You’re on the right wrong track

One of the biggest barriers to getting health and safety right is poor communication.

I remember one of my first jobs in a health and safety role. It was with a large blue-collar company.  Thrown in the deep end, I was immersed in the organisations politics, heavy union activity, a strong them v us mentality.

At the entrance of the worksite was a billboard that proudly displayed all sorts of lag indicators (relating to incidents), such as lost time injury (LTI) rates, number of days since last incident, number of days since this, number of days since that, and all that jazz.


There was a disconnect. What was displayed on that board and what was happening inside those factories were worlds apart.

Upon reflection, I can clearly see where the fault lines were.

Health and safety performance targets were set at a corporate level with little to no involvement from the factory people. These were heavily weighted on lag indicators. Each time there was an incident, management were consumed with trying to avoid the incident becoming a lost time injury (LTI).

We had some really passionate worker representatives.  Many times, they would throw their hands up in the air, to express how they felt – that was: what is the point. They were giving up on being the health and safety champions of the workforce.  They felt as though each time they raised a health and safety issue it would fall on deaf ears.

There was a communication breakdown. Managers didn’t directly engage with their workers on health and safety matters. Workers were frustrated.

The problem was, we were all speaking a different language when it came to health and safety. We weren’t having strategic conversations needed to get safety on track.

Chris Ertel and Lisa Kay Solomon, leading experts on designing strategic conversations and authors of Moments of Impact, suggest that a good leader is defined by their ability to design strategic conversations; that is, helping others channel their creativity and finding great solutions to their company’s obstacles.

Strategic conversations are all about creating a shared experience for every participant, in which the most pressing issues [health and safety] are explored openly to come to the smartest ways to proceed.

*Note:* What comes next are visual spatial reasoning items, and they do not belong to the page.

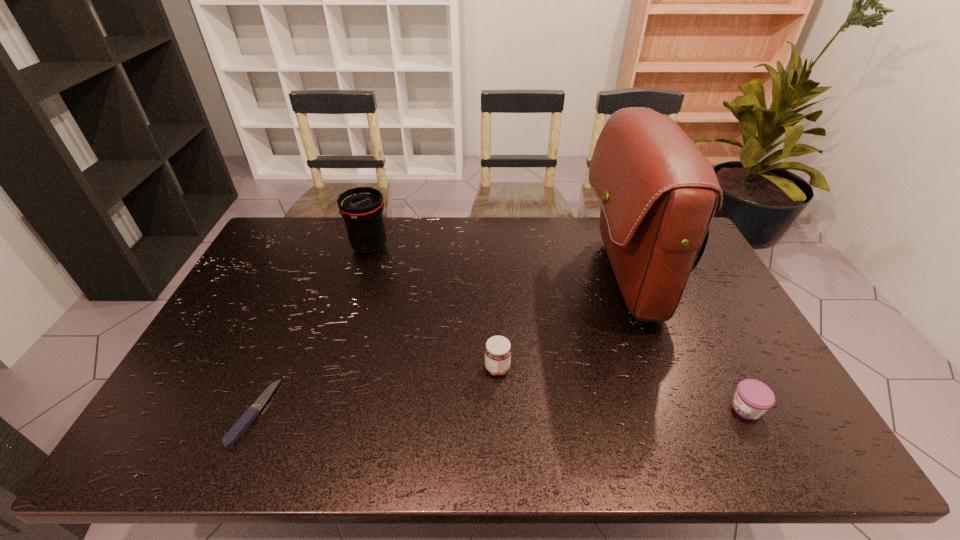
Find the location of a particular element. The width and height of the screenshot is (960, 540). telephoto lens positioned at the far edge is located at coordinates (361, 207).

The width and height of the screenshot is (960, 540). I want to click on object positioned at the near edge, so click(239, 428).

Where is `object that is positioned at the right edge`? object that is positioned at the right edge is located at coordinates [752, 399].

Where is `blank area at the far edge`? The height and width of the screenshot is (540, 960). blank area at the far edge is located at coordinates (388, 227).

In the image, there is a desktop. At what (x,y) coordinates should I click in order to perform the action: click on vacant region at the near edge. Please return your answer as a coordinate pair (x, y). The image size is (960, 540). Looking at the image, I should click on (620, 427).

You are a GUI agent. You are given a task and a screenshot of the screen. Output one action in this format:
    pyautogui.click(x=<x>, y=<y>)
    Task: Click on the vacant area at the left edge
    
    Given the screenshot: What is the action you would take?
    click(x=220, y=353)

At what (x,y) coordinates should I click in order to perform the action: click on vacant space at the far left corner of the desktop. Please return your answer as a coordinate pair (x, y). Looking at the image, I should click on (305, 235).

At what (x,y) coordinates should I click in order to perform the action: click on vacant space that's between the satchel and the right jam. Please return your answer as a coordinate pair (x, y). This screenshot has width=960, height=540. Looking at the image, I should click on (685, 343).

At what (x,y) coordinates should I click in order to perform the action: click on vacant area that lies between the third farthest object and the satchel. Please return your answer as a coordinate pair (x, y). The image size is (960, 540). Looking at the image, I should click on (561, 323).

The image size is (960, 540). I want to click on unoccupied position between the second object from left to right and the shortest object, so click(311, 330).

Your people don’t want to talk about safety performance indicators. They want to be consulted on health and safety matters, on ways that they and their colleagues can be protected from operational risks.

In a recent article Dying for a Chat, I referred to Dr Ranjana Srivastava, author of Dying for a Chat, the communication breakdown between doctors and patients.  Dr Srivastava suggests that in the medical field good communication skills should be considered as important to healthcare as medical breakthroughs. When doctors communicate well, the consultation becomes more patient-centred, taking in a broader view of the patient’s needs.

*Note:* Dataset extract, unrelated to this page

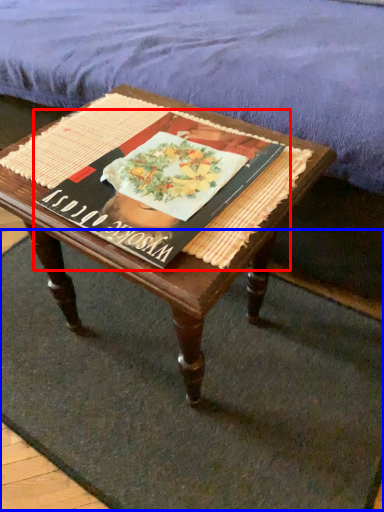
Question: Which point is further to the camera, paperback book (highlighted by a red box) or doormat (highlighted by a blue box)?

Choices:
 (A) paperback book
 (B) doormat

Answer: (B)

This can be compared to health and safety in the workplace.  Consulting with your people can assist in diagnosing the operational risks that they and others may be exposed to.

We can change the tune of our leader-worker health and safety conversations.  For example, rather than a formal meeting or audit style approach, we can have an informal chat with our people.

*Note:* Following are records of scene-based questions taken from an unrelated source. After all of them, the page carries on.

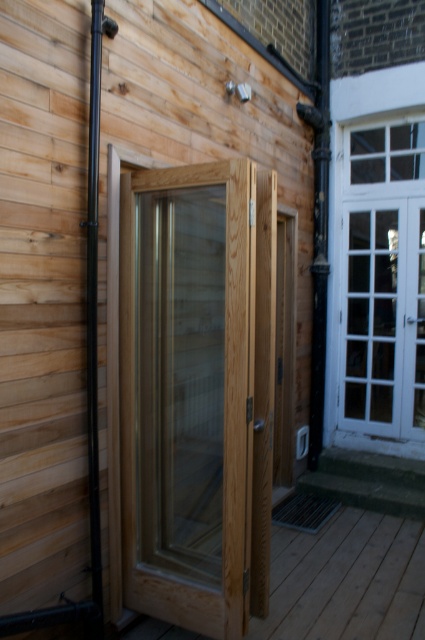
Can you confirm if natural wood door at center is positioned to the right of white glass door at upper right?

In fact, natural wood door at center is to the left of white glass door at upper right.

This screenshot has height=640, width=425. Identify the location of natural wood door at center. click(187, 392).

Between point (223, 529) and point (397, 292), which one is positioned in front?

Positioned in front is point (223, 529).

The image size is (425, 640). In order to click on natural wood door at center in this screenshot , I will do `click(187, 392)`.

Consider a personal strategic conversation, one that you can connect with your workforce and gain some valuable insight.

Asking questions in a way that makes sense to everyone can be a health and safety game changer.  Questions such as:

  • If anything were to go wrong with the task, what would it be?

  • In what circumstance, could something go wrong when doing this task?

  • Do you have any concerns with this task?

  • Has that happened before or has there been a narrow escape?

  • How could we stop that from happening?

  • If you could design the task, what would it look like?

Our aim is keep our people healthy and safe.  For this to happen we need to take them from a state of withdrawal where they are uninspired and disengaged to a point where they are on board and inspired.

To reach our goal, we need to shift how we think, talk and do safety.  We need to start at the top and ensure the leadership team are proactive and progressive, ensuring the company is committed and invested.

We need to get our safety lingo right.